_Dataset excerpts_:
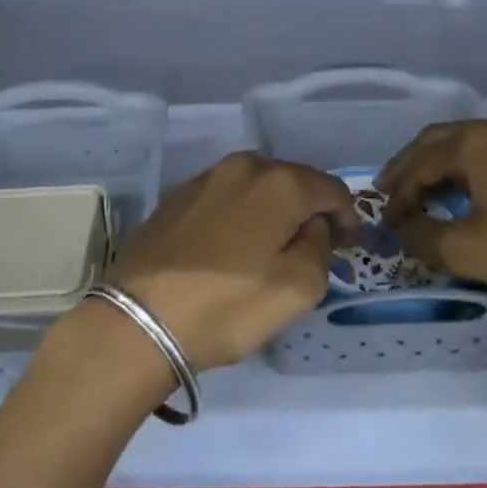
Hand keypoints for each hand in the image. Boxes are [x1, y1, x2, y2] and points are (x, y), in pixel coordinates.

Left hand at [107, 152, 357, 370]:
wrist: (139, 320)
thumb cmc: (228, 305)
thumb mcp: (300, 288)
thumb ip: (321, 246)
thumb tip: (312, 227)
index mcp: (279, 182)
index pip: (332, 189)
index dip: (347, 217)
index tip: (347, 246)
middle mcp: (242, 167)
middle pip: (292, 182)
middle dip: (308, 210)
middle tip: (312, 247)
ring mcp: (202, 179)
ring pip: (254, 188)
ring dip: (271, 211)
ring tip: (270, 247)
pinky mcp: (173, 199)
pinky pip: (223, 199)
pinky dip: (237, 216)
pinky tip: (230, 248)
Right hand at [378, 115, 486, 317]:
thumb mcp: (469, 251)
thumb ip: (423, 237)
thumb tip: (404, 229)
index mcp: (473, 142)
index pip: (417, 164)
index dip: (397, 195)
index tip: (386, 224)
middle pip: (440, 141)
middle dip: (411, 167)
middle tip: (390, 190)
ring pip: (471, 142)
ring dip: (443, 164)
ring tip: (428, 188)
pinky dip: (474, 166)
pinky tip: (476, 185)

_Work to complete_: In the entries, the line containing "ring pip: (254, 188)" and every line after it through the last are to be duplicated exactly, and no other line is to be included.

_Written response_:
ring pip: (254, 188)
ring dip: (271, 211)
ring tip: (270, 247)
pinky mcp: (173, 199)
pinky pip: (223, 199)
pinky dip: (237, 216)
pinky tip: (230, 248)
Right hand at [378, 115, 486, 317]:
thumb mcp: (469, 251)
thumb ip: (423, 237)
thumb tip: (404, 229)
index mcp: (473, 142)
index pip: (417, 164)
index dip: (397, 195)
index tip: (386, 224)
middle pip: (440, 141)
middle dip: (411, 167)
middle tip: (390, 190)
ring pip: (471, 142)
ring dip: (443, 164)
ring tip: (428, 188)
pinky dip: (474, 166)
pinky tip: (476, 185)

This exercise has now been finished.